- Instructions to follow: Edit the listing between the lines holding "order: Araneae" and "family: Veneridae", inclusive, changing every "common name" to "vernacular name" and leaving all else the same. Give back only those lines.

- Dataset records:
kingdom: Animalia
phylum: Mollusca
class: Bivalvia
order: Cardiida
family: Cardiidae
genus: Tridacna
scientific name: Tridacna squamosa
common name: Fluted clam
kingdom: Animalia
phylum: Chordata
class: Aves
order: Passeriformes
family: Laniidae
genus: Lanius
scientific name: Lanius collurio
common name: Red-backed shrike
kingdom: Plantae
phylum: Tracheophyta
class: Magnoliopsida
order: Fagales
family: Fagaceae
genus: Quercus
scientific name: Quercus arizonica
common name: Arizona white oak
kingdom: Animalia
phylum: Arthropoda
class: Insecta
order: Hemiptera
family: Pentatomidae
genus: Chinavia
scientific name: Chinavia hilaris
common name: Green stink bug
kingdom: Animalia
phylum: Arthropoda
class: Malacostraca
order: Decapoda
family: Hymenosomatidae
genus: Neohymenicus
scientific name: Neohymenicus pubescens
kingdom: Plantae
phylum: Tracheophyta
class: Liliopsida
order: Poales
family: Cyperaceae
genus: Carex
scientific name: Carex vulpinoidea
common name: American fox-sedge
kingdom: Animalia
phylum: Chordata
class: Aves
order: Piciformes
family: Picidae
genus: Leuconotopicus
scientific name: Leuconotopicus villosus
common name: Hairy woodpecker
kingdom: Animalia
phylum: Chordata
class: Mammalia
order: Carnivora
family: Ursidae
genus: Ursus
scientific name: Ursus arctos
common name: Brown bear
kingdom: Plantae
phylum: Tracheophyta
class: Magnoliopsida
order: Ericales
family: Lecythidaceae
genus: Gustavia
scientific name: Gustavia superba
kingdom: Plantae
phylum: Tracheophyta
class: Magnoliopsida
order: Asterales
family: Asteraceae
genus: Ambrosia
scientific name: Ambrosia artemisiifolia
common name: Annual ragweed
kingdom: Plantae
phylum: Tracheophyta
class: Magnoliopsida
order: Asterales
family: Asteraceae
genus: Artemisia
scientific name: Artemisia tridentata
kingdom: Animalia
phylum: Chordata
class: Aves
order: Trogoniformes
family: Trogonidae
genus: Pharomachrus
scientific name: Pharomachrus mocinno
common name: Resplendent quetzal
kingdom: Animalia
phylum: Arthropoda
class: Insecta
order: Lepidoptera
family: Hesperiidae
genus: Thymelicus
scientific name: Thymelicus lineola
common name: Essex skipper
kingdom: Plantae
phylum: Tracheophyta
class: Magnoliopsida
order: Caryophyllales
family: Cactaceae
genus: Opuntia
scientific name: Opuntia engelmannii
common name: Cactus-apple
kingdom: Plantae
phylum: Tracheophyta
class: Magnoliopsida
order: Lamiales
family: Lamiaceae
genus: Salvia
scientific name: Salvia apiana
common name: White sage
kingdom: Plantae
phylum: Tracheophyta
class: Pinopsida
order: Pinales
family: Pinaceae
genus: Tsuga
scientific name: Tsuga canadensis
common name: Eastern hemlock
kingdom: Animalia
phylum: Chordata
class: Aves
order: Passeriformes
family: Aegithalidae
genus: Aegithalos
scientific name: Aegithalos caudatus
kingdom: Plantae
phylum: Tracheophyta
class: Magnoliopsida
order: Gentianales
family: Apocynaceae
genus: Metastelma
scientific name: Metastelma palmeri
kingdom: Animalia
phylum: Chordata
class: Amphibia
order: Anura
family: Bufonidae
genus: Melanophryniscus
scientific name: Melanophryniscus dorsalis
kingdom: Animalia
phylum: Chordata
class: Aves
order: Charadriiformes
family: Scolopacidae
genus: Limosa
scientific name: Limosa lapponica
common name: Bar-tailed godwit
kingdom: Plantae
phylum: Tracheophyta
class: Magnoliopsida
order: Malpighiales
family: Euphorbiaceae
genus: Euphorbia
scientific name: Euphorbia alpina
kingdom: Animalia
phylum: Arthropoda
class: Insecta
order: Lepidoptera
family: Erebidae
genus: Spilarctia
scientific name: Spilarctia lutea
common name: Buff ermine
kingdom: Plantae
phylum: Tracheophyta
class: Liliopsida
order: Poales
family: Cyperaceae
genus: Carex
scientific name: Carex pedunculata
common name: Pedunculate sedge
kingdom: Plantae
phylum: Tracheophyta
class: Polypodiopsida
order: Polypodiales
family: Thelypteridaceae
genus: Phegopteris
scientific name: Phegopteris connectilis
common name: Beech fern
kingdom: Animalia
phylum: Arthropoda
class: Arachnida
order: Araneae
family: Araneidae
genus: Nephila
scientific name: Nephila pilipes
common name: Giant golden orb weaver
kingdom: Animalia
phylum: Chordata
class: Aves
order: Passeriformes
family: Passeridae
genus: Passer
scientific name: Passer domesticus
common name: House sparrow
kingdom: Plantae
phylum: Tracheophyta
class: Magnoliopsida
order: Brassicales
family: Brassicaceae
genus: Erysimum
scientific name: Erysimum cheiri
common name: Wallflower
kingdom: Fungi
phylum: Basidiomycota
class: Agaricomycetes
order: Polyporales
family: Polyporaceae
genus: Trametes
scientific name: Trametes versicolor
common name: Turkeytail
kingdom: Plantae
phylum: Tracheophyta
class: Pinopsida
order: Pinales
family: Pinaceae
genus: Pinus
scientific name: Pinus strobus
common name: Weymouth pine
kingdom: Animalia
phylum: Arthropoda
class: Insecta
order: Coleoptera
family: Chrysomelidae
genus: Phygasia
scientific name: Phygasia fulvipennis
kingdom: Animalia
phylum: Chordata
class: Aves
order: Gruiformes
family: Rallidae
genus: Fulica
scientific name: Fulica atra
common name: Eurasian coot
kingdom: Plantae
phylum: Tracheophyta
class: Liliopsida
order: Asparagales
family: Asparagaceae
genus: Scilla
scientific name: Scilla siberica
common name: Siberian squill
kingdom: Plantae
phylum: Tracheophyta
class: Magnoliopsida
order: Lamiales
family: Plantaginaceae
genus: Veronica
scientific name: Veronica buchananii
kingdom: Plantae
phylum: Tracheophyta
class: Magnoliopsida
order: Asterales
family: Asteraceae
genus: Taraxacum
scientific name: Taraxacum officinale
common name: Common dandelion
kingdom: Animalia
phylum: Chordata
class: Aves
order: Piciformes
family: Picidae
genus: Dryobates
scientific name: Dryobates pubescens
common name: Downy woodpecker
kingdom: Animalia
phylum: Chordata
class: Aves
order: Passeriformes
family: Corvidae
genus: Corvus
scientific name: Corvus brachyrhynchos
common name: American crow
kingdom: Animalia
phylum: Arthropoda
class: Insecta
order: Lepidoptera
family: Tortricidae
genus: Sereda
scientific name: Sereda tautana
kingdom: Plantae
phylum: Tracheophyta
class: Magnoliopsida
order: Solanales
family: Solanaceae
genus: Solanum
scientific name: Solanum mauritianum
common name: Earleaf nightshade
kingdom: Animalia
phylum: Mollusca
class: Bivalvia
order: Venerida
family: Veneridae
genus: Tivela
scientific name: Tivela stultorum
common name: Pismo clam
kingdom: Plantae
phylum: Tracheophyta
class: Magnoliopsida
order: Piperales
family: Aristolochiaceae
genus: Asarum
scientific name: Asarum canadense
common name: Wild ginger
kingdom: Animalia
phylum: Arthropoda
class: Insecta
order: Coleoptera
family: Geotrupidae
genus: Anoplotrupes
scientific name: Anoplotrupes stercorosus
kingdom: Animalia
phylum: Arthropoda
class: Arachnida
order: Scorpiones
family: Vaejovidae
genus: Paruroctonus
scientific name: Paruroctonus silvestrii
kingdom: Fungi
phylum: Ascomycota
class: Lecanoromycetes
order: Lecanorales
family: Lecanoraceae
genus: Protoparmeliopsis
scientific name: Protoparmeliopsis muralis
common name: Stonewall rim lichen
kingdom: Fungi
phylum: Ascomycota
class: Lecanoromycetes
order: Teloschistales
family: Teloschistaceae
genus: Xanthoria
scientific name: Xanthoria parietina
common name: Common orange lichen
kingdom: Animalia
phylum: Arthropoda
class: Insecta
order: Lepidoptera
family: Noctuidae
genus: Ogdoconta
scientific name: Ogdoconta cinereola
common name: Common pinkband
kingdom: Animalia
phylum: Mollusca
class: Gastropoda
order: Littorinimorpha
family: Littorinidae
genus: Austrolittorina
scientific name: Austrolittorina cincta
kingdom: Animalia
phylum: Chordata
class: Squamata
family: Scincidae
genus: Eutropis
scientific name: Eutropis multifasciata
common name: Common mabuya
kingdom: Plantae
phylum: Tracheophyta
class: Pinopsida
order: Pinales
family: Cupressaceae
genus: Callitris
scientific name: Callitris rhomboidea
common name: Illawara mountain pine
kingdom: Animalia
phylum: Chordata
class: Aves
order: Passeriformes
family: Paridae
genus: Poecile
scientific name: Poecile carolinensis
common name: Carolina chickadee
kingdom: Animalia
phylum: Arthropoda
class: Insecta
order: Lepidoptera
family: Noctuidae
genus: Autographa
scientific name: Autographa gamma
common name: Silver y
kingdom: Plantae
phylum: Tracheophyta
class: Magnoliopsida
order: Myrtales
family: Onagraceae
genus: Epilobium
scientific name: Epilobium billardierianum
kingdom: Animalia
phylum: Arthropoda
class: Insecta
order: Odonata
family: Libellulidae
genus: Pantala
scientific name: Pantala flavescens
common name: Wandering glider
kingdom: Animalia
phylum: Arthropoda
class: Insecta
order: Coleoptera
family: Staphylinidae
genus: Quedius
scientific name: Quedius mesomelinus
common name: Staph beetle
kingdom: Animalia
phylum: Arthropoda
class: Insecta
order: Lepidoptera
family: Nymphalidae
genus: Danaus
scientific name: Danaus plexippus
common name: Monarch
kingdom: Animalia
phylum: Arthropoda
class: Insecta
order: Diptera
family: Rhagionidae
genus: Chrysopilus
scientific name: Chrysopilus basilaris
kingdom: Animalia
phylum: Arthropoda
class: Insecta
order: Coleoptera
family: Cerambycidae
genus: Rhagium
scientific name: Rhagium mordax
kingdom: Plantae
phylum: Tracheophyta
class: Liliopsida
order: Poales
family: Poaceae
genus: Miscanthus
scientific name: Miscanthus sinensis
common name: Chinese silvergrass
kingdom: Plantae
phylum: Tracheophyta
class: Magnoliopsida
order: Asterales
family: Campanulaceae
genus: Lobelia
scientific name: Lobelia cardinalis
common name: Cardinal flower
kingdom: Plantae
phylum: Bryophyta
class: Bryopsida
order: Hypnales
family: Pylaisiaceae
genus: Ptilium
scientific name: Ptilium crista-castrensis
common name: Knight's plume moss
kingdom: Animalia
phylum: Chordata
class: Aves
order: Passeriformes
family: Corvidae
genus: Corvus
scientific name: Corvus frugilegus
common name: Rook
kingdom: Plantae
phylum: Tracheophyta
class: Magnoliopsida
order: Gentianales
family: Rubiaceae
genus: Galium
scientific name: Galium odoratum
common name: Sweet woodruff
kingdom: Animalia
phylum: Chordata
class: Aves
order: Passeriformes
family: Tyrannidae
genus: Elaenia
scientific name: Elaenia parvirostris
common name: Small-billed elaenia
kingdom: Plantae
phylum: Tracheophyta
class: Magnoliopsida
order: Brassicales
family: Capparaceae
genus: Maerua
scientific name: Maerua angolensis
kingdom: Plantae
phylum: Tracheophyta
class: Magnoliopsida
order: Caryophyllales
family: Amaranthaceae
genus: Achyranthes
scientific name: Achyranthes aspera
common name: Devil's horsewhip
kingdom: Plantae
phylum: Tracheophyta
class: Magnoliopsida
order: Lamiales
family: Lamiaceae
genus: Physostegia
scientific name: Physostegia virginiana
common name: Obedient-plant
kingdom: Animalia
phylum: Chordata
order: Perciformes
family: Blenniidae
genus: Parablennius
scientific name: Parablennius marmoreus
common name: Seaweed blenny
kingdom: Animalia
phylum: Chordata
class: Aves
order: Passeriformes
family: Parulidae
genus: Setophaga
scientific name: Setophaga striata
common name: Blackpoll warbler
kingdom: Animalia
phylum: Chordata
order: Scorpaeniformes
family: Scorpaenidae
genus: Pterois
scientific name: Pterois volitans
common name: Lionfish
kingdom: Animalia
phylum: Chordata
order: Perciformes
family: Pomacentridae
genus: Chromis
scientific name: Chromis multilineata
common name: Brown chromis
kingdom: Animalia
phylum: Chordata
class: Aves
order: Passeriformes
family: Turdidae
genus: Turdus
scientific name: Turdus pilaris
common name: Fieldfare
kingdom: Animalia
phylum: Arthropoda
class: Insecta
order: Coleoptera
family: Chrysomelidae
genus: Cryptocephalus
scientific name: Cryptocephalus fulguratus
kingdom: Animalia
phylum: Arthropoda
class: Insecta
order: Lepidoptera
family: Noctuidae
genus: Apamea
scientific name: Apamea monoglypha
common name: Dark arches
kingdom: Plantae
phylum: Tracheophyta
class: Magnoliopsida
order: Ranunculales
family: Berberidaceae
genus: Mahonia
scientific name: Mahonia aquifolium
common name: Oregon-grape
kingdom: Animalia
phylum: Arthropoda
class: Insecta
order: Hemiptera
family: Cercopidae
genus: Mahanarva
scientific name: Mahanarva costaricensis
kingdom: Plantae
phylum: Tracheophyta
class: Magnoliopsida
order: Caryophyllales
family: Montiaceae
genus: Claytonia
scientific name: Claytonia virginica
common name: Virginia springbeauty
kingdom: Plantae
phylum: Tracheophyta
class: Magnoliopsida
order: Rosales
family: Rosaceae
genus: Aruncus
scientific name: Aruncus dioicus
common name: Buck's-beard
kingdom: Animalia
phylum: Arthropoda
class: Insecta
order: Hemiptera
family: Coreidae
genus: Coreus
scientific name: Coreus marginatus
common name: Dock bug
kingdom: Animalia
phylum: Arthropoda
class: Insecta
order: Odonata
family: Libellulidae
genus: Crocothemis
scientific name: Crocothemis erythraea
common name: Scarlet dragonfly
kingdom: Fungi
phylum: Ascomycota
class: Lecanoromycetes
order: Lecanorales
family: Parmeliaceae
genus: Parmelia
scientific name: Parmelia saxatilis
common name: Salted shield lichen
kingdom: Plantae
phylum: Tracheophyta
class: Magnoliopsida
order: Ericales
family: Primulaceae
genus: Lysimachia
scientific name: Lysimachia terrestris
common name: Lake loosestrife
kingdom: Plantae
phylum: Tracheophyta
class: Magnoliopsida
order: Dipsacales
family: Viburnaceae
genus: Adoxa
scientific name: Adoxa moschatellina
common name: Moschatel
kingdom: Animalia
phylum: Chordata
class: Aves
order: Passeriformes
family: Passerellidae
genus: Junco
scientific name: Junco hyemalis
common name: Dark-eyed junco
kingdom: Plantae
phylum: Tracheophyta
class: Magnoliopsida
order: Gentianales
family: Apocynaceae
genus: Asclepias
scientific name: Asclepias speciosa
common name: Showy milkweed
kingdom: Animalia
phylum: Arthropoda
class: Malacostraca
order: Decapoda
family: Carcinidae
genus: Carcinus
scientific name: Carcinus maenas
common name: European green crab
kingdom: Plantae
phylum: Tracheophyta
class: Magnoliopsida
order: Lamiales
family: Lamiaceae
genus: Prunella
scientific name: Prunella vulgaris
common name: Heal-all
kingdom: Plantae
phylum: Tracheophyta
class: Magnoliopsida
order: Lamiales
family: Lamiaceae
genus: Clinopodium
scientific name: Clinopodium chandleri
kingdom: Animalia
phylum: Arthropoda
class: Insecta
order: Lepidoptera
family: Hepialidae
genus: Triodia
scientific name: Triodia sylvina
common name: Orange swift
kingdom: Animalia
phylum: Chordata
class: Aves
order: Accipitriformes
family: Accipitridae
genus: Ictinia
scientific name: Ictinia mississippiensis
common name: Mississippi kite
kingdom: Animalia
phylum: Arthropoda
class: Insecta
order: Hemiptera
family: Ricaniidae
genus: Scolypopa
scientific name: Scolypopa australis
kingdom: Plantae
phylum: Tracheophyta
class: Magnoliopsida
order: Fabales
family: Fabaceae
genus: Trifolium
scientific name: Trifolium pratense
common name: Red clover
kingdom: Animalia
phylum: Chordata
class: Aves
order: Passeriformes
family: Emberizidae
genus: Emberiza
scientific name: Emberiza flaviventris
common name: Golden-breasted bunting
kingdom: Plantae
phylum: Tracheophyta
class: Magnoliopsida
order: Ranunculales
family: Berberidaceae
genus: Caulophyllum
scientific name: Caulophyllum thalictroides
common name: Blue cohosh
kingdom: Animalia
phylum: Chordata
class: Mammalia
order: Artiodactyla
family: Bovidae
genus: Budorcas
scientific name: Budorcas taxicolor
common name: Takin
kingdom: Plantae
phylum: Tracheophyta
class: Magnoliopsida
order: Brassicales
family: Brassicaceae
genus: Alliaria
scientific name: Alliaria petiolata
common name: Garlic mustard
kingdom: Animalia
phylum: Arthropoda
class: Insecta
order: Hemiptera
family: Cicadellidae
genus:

- Output:
order: Araneae
family: Araneidae
genus: Nephila
scientific name: Nephila pilipes
vernacular name: Giant golden orb weaver
kingdom: Animalia
phylum: Chordata
class: Aves
order: Passeriformes
family: Passeridae
genus: Passer
scientific name: Passer domesticus
vernacular name: House sparrow
kingdom: Plantae
phylum: Tracheophyta
class: Magnoliopsida
order: Brassicales
family: Brassicaceae
genus: Erysimum
scientific name: Erysimum cheiri
vernacular name: Wallflower
kingdom: Fungi
phylum: Basidiomycota
class: Agaricomycetes
order: Polyporales
family: Polyporaceae
genus: Trametes
scientific name: Trametes versicolor
vernacular name: Turkeytail
kingdom: Plantae
phylum: Tracheophyta
class: Pinopsida
order: Pinales
family: Pinaceae
genus: Pinus
scientific name: Pinus strobus
vernacular name: Weymouth pine
kingdom: Animalia
phylum: Arthropoda
class: Insecta
order: Coleoptera
family: Chrysomelidae
genus: Phygasia
scientific name: Phygasia fulvipennis
kingdom: Animalia
phylum: Chordata
class: Aves
order: Gruiformes
family: Rallidae
genus: Fulica
scientific name: Fulica atra
vernacular name: Eurasian coot
kingdom: Plantae
phylum: Tracheophyta
class: Liliopsida
order: Asparagales
family: Asparagaceae
genus: Scilla
scientific name: Scilla siberica
vernacular name: Siberian squill
kingdom: Plantae
phylum: Tracheophyta
class: Magnoliopsida
order: Lamiales
family: Plantaginaceae
genus: Veronica
scientific name: Veronica buchananii
kingdom: Plantae
phylum: Tracheophyta
class: Magnoliopsida
order: Asterales
family: Asteraceae
genus: Taraxacum
scientific name: Taraxacum officinale
vernacular name: Common dandelion
kingdom: Animalia
phylum: Chordata
class: Aves
order: Piciformes
family: Picidae
genus: Dryobates
scientific name: Dryobates pubescens
vernacular name: Downy woodpecker
kingdom: Animalia
phylum: Chordata
class: Aves
order: Passeriformes
family: Corvidae
genus: Corvus
scientific name: Corvus brachyrhynchos
vernacular name: American crow
kingdom: Animalia
phylum: Arthropoda
class: Insecta
order: Lepidoptera
family: Tortricidae
genus: Sereda
scientific name: Sereda tautana
kingdom: Plantae
phylum: Tracheophyta
class: Magnoliopsida
order: Solanales
family: Solanaceae
genus: Solanum
scientific name: Solanum mauritianum
vernacular name: Earleaf nightshade
kingdom: Animalia
phylum: Mollusca
class: Bivalvia
order: Venerida
family: Veneridae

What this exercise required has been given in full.